Since then, the game has gone through several civilizations and comes out more complex and difficult to master. It’s not as simple as following a pattern on the board – each piece has a specific move it can make, and the game requires you to remember not only the movement of your own pieces but also that of your opponents.
Learning techniques, reading your opponent to understand their strategy, and adapting to their moves all add additional levels of difficulty. Add to that the time constraint, and you will understand why the winners of chess tournaments are called “grandmasters”.
The supremely strategic and logical mind of chess champions has been used in much higher stakes situations throughout history. At the start of World War II, British intelligence established a high security operation at Bletchley Park, where code breakers gathered to crack the ciphers of the Nazi armed forces – Wehrmacht, Luftwaffe and Kriegsmarine.
Bletchley Park is known for recruiting virtually every leading chess master in the UK with the aim of breaking the code. One of them, Conel Hugh O’Donel Alexander, for example, was twice named British chess champion and even beat future Soviet world champion Mikhail Botvinnik in the 1946 Anglo-Soviet radio match.
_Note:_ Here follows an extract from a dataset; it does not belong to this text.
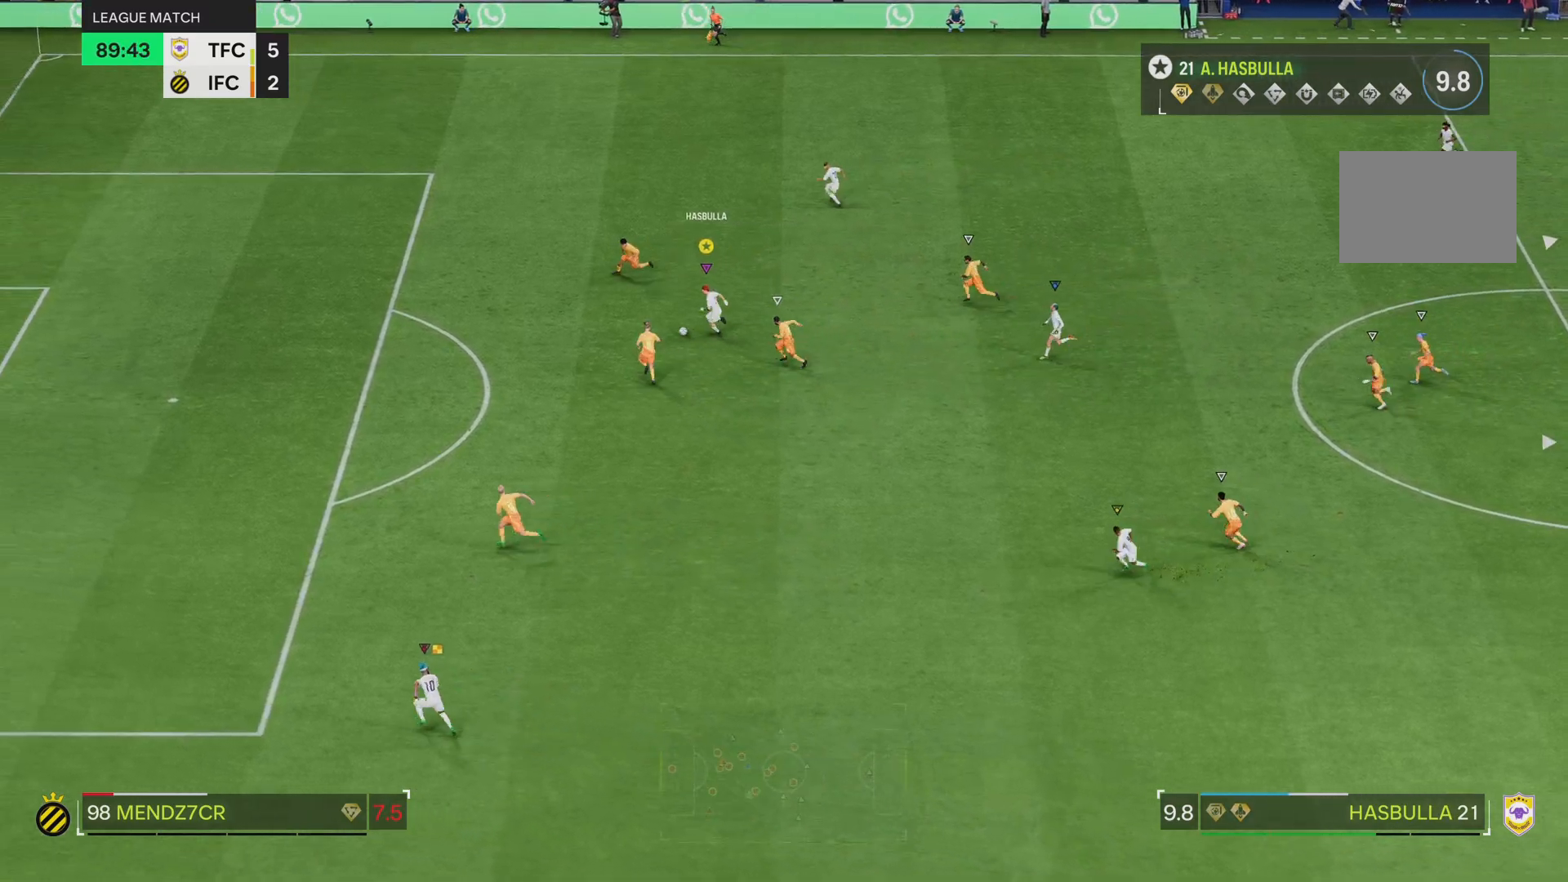
{"buttons": ["R2"], "left_stick": "down-left", "right_stick": "center", "events": []}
Alan Turing, the English mathematician whose ideas led to early versions of modern computing, was also a chess player, although he did not excel at it. According to an April 2020 report on the American news site The Article, although he was not adept at the game, Turing was fascinated by chess and created the first viable chess program. He developed algorithms on paper, which could lead to a selection of chess moves – similar to computer chess. Since computers had not yet been invented, the program worked with paper and pencil.